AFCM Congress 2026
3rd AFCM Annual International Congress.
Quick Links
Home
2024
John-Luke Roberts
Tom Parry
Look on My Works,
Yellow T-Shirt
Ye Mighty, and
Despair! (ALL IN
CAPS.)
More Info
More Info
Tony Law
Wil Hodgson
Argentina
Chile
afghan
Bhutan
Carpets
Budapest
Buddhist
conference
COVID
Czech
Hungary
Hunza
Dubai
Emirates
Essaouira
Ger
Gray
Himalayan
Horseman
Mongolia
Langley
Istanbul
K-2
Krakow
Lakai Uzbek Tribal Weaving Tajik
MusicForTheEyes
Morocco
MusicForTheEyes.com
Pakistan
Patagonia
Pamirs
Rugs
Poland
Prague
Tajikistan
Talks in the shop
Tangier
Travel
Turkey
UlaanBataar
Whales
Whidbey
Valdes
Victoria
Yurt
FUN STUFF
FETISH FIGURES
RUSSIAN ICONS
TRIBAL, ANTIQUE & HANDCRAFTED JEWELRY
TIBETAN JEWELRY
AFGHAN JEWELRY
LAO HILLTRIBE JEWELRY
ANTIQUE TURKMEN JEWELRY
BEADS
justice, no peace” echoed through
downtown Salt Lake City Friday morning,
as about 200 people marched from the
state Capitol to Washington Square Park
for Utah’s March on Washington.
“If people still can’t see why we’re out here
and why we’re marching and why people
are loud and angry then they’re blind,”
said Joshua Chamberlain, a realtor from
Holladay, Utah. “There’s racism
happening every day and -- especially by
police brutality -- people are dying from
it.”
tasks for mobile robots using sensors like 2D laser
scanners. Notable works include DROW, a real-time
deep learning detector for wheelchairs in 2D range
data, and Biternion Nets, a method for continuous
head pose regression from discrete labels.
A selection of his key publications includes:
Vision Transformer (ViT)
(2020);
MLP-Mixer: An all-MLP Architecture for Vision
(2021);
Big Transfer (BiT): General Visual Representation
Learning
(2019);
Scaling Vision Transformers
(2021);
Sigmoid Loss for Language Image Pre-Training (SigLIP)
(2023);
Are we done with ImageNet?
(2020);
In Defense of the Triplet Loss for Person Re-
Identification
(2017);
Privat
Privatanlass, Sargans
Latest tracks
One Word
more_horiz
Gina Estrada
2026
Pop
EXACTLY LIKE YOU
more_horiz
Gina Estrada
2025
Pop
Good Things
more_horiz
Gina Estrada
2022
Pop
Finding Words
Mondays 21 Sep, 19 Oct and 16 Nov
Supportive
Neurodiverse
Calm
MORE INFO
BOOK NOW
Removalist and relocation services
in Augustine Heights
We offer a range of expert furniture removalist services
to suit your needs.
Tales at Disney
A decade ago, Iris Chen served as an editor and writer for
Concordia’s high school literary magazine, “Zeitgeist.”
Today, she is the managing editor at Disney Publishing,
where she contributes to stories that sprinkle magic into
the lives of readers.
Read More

_ _ _ _

Print out the whole of the material above exactly as it stands.

AFCM Congress 2026
3rd AFCM Annual International Congress.
Quick Links
Home
2024
John-Luke Roberts
Tom Parry
Look on My Works,
Yellow T-Shirt
Ye Mighty, and
Despair! (ALL IN
CAPS.)
More Info
More Info
Tony Law
Wil Hodgson
Argentina
Chile
afghan
Bhutan
Carpets
Budapest
Buddhist
conference
COVID
Czech
Hungary
Hunza
Dubai
Emirates
Essaouira
Ger
Gray
Himalayan
Horseman
Mongolia
Langley
Istanbul
K-2
Krakow
Lakai Uzbek Tribal Weaving Tajik
MusicForTheEyes
Morocco
MusicForTheEyes.com
Pakistan
Patagonia
Pamirs
Rugs
Poland
Prague
Tajikistan
Talks in the shop
Tangier
Travel
Turkey
UlaanBataar
Whales
Whidbey
Valdes
Victoria
Yurt
FUN STUFF
FETISH FIGURES
RUSSIAN ICONS
TRIBAL, ANTIQUE & HANDCRAFTED JEWELRY
TIBETAN JEWELRY
AFGHAN JEWELRY
LAO HILLTRIBE JEWELRY
ANTIQUE TURKMEN JEWELRY
BEADS
justice, no peace” echoed through
downtown Salt Lake City Friday morning,
as about 200 people marched from the
state Capitol to Washington Square Park
for Utah’s March on Washington.
“If people still can’t see why we’re out here
and why we’re marching and why people
are loud and angry then they’re blind,”
said Joshua Chamberlain, a realtor from
Holladay, Utah. “There’s racism
happening every day and -- especially by
police brutality -- people are dying from
it.”
tasks for mobile robots using sensors like 2D laser
scanners. Notable works include DROW, a real-time
deep learning detector for wheelchairs in 2D range
data, and Biternion Nets, a method for continuous
head pose regression from discrete labels.
A selection of his key publications includes:
Vision Transformer (ViT)
(2020);
MLP-Mixer: An all-MLP Architecture for Vision
(2021);
Big Transfer (BiT): General Visual Representation
Learning
(2019);
Scaling Vision Transformers
(2021);
Sigmoid Loss for Language Image Pre-Training (SigLIP)
(2023);
Are we done with ImageNet?
(2020);
In Defense of the Triplet Loss for Person Re-
Identification
(2017);
Privat
Privatanlass, Sargans
Latest tracks
One Word
more_horiz
Gina Estrada
2026
Pop
EXACTLY LIKE YOU
more_horiz
Gina Estrada
2025
Pop
Good Things
more_horiz
Gina Estrada
2022
Pop
Finding Words
Mondays 21 Sep, 19 Oct and 16 Nov
Supportive
Neurodiverse
Calm
MORE INFO
BOOK NOW
Removalist and relocation services
in Augustine Heights
We offer a range of expert furniture removalist services
to suit your needs.
Tales at Disney
A decade ago, Iris Chen served as an editor and writer for
Concordia’s high school literary magazine, “Zeitgeist.”
Today, she is the managing editor at Disney Publishing,
where she contributes to stories that sprinkle magic into
the lives of readers.
Read More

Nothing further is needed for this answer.